**To be done**: Lay out the material, from its start through the line containing "order: Littorinimorpha", as a two-column CSV with the headers rank and name. Give one row per line, and put each value in its own quoted field with any line breaks replaced by spaces.

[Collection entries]
= = = = =

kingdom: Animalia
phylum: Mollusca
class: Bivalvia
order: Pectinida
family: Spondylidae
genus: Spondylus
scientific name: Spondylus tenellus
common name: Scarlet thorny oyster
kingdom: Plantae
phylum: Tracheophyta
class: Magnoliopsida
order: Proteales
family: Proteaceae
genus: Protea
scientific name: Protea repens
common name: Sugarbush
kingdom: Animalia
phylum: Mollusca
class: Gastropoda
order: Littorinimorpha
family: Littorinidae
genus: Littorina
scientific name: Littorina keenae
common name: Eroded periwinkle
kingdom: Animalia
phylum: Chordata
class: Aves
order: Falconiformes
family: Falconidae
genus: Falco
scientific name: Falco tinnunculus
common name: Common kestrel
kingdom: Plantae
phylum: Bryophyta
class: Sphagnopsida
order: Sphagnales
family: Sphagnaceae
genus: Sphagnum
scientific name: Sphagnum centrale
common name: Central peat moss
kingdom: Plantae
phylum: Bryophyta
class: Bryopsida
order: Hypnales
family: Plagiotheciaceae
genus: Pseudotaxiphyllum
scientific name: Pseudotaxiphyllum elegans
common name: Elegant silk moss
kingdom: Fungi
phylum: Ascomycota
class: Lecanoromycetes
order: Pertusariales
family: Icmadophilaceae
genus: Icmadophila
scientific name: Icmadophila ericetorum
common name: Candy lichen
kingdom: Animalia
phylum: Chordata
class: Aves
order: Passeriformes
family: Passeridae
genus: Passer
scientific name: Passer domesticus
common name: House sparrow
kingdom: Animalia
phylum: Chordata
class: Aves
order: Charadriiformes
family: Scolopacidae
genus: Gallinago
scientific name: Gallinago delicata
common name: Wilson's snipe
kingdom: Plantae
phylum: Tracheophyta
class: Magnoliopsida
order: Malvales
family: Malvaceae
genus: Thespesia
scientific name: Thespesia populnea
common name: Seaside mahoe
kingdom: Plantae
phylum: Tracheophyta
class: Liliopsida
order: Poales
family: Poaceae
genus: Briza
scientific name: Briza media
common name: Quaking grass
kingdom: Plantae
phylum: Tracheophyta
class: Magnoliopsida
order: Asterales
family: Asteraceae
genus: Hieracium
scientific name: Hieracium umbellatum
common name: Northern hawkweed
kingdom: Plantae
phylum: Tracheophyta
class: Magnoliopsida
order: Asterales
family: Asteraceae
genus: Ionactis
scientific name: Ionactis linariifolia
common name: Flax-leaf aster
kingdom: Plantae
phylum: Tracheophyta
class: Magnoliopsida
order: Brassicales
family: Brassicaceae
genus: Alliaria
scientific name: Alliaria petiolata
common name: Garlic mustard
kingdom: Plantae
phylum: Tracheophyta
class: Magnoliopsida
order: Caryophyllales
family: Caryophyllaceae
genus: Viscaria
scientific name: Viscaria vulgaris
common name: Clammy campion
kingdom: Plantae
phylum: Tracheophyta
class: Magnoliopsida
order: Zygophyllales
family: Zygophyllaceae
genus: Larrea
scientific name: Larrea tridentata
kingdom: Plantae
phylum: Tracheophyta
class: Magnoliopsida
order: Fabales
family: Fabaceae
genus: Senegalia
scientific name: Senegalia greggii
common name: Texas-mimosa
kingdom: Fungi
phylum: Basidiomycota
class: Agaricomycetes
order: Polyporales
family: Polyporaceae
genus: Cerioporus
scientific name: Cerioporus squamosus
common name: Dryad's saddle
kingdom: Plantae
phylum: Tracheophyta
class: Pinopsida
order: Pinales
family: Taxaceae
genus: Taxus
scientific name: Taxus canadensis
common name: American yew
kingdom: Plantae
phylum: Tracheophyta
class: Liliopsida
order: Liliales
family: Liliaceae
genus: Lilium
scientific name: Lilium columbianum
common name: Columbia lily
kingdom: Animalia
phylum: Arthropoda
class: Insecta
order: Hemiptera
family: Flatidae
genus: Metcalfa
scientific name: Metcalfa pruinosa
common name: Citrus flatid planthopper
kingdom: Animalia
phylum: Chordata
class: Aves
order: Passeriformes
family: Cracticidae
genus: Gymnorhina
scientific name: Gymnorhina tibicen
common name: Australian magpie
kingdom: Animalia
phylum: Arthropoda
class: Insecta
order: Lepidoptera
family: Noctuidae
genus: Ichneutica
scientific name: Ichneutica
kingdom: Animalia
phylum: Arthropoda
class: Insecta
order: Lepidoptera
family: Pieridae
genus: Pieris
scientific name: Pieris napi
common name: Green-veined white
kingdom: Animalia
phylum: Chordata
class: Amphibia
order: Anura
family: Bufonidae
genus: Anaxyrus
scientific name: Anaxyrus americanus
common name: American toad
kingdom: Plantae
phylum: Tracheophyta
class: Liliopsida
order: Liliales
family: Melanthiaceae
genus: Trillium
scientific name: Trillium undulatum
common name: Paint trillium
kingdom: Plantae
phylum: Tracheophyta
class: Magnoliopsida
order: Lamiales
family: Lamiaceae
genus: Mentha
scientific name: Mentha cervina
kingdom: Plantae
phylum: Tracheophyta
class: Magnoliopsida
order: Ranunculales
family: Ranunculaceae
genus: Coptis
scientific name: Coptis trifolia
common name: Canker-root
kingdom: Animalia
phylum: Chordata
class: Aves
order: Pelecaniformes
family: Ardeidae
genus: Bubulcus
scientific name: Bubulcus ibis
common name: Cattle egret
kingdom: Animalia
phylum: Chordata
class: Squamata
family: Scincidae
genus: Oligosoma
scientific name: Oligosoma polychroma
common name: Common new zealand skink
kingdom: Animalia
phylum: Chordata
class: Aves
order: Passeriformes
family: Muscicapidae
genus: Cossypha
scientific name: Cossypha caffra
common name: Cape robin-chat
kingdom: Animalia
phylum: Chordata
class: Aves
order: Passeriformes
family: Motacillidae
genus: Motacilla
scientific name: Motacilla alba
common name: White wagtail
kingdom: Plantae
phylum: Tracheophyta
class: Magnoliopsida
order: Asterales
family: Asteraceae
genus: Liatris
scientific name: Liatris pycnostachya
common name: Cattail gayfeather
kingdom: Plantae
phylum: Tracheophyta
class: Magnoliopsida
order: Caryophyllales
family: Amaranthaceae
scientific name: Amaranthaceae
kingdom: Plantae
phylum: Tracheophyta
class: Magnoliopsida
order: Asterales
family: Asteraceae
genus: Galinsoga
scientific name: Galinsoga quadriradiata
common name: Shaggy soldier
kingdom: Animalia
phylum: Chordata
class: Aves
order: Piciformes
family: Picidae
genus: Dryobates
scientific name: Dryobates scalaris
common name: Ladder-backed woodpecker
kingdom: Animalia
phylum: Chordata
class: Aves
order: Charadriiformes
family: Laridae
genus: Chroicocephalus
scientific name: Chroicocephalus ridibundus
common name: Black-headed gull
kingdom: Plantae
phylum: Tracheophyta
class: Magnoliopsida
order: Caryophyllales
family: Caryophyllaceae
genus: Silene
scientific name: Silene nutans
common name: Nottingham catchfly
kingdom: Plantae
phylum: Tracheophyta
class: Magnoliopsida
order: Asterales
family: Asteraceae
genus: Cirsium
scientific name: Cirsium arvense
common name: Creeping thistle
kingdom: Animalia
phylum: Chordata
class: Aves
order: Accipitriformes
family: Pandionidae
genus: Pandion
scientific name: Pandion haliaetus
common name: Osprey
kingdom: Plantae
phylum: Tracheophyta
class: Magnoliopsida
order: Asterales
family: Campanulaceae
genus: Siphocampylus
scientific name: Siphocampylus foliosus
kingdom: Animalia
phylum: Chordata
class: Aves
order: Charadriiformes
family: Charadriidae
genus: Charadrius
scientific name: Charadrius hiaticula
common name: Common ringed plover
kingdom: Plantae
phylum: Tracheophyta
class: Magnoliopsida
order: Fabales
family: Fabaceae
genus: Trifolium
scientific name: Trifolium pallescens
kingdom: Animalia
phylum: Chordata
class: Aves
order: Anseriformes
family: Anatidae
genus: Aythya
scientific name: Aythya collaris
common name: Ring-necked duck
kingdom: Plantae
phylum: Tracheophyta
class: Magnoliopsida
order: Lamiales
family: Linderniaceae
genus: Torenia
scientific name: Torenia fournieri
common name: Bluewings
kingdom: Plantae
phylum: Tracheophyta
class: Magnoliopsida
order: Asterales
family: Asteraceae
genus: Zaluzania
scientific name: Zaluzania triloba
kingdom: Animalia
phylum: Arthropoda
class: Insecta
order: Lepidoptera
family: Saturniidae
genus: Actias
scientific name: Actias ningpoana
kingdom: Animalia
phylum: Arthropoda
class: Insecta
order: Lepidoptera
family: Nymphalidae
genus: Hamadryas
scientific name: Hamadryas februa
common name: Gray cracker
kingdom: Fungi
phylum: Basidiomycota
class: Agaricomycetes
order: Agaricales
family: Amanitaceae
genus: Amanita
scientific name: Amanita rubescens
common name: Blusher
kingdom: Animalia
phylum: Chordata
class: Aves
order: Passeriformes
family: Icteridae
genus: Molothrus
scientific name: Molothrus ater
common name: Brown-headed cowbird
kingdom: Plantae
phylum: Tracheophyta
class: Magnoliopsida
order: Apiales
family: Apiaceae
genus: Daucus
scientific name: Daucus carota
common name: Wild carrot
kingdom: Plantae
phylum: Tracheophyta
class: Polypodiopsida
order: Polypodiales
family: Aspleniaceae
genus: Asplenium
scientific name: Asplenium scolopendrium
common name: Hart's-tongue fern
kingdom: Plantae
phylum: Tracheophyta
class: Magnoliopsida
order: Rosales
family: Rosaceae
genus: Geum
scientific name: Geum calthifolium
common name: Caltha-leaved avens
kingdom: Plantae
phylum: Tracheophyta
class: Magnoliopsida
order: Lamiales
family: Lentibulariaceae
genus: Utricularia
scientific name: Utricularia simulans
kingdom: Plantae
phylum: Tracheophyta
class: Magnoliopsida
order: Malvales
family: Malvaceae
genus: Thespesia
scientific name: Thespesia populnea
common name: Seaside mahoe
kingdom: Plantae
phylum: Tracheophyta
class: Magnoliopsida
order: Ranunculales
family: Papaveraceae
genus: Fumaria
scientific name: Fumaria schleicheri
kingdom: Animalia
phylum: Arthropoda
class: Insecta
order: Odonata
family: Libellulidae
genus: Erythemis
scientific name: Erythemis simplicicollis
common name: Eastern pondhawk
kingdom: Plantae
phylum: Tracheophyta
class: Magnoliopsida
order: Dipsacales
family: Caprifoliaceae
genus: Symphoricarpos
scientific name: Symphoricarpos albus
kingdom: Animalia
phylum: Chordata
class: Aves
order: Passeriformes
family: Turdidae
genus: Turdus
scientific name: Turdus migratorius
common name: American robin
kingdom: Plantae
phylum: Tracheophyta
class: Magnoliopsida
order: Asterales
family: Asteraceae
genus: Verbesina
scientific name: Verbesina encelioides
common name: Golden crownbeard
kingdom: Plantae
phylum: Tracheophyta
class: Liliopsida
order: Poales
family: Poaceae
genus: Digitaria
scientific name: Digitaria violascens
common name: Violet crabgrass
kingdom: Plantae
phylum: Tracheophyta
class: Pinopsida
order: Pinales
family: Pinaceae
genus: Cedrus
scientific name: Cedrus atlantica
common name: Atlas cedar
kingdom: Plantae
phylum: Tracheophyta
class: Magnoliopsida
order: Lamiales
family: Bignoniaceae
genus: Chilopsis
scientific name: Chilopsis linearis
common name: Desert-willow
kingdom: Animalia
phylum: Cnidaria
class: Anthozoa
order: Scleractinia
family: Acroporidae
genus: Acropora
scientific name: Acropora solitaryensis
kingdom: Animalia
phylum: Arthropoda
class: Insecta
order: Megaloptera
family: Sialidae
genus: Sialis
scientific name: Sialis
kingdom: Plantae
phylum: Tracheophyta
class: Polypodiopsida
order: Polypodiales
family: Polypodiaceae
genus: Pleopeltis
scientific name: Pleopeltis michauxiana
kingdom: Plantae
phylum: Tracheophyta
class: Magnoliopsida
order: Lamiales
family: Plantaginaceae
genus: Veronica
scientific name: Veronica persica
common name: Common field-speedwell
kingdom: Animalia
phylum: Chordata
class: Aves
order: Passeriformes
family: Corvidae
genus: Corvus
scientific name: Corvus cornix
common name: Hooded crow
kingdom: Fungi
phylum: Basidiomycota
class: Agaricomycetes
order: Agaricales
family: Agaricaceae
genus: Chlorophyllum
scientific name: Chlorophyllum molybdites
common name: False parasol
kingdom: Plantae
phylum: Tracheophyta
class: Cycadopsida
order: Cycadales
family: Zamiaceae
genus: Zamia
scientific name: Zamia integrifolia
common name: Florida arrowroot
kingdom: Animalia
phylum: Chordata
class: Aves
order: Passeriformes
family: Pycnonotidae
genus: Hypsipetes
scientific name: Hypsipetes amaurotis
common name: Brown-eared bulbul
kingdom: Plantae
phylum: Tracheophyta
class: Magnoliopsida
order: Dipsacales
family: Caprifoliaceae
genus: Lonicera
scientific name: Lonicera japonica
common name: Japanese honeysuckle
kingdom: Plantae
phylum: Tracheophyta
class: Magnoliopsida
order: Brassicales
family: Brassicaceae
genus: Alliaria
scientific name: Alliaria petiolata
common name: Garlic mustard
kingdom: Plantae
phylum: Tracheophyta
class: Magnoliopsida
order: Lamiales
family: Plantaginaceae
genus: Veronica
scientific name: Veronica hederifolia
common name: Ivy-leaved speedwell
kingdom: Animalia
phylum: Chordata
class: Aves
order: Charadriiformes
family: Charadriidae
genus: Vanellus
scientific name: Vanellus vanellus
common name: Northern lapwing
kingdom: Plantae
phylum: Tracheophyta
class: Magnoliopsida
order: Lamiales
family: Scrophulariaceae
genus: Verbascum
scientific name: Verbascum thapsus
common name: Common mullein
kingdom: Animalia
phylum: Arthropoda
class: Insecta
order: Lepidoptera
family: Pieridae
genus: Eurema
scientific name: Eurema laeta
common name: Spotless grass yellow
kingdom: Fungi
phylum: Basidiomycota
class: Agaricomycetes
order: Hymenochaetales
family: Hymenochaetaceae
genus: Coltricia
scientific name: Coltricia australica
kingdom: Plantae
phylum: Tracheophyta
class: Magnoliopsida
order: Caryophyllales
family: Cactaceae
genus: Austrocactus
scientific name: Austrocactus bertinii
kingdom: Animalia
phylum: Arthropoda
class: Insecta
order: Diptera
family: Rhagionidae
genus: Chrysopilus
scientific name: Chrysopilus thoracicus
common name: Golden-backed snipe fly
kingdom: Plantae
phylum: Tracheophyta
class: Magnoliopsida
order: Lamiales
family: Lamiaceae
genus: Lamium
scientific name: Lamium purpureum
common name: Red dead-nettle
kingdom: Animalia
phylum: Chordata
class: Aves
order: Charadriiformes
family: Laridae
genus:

= = = = =

**Result of this exercise**:
rank,name
"kingdom:","Animalia"
"phylum:","Mollusca"
"class:","Bivalvia"
"order:","Pectinida"
"family:","Spondylidae"
"genus:","Spondylus"
"scientific name:","Spondylus tenellus"
"common name:","Scarlet thorny oyster"
"kingdom:","Plantae"
"phylum:","Tracheophyta"
"class:","Magnoliopsida"
"order:","Proteales"
"family:","Proteaceae"
"genus:","Protea"
"scientific name:","Protea repens"
"common name:","Sugarbush"
"kingdom:","Animalia"
"phylum:","Mollusca"
"class:","Gastropoda"
"order:","Littorinimorpha"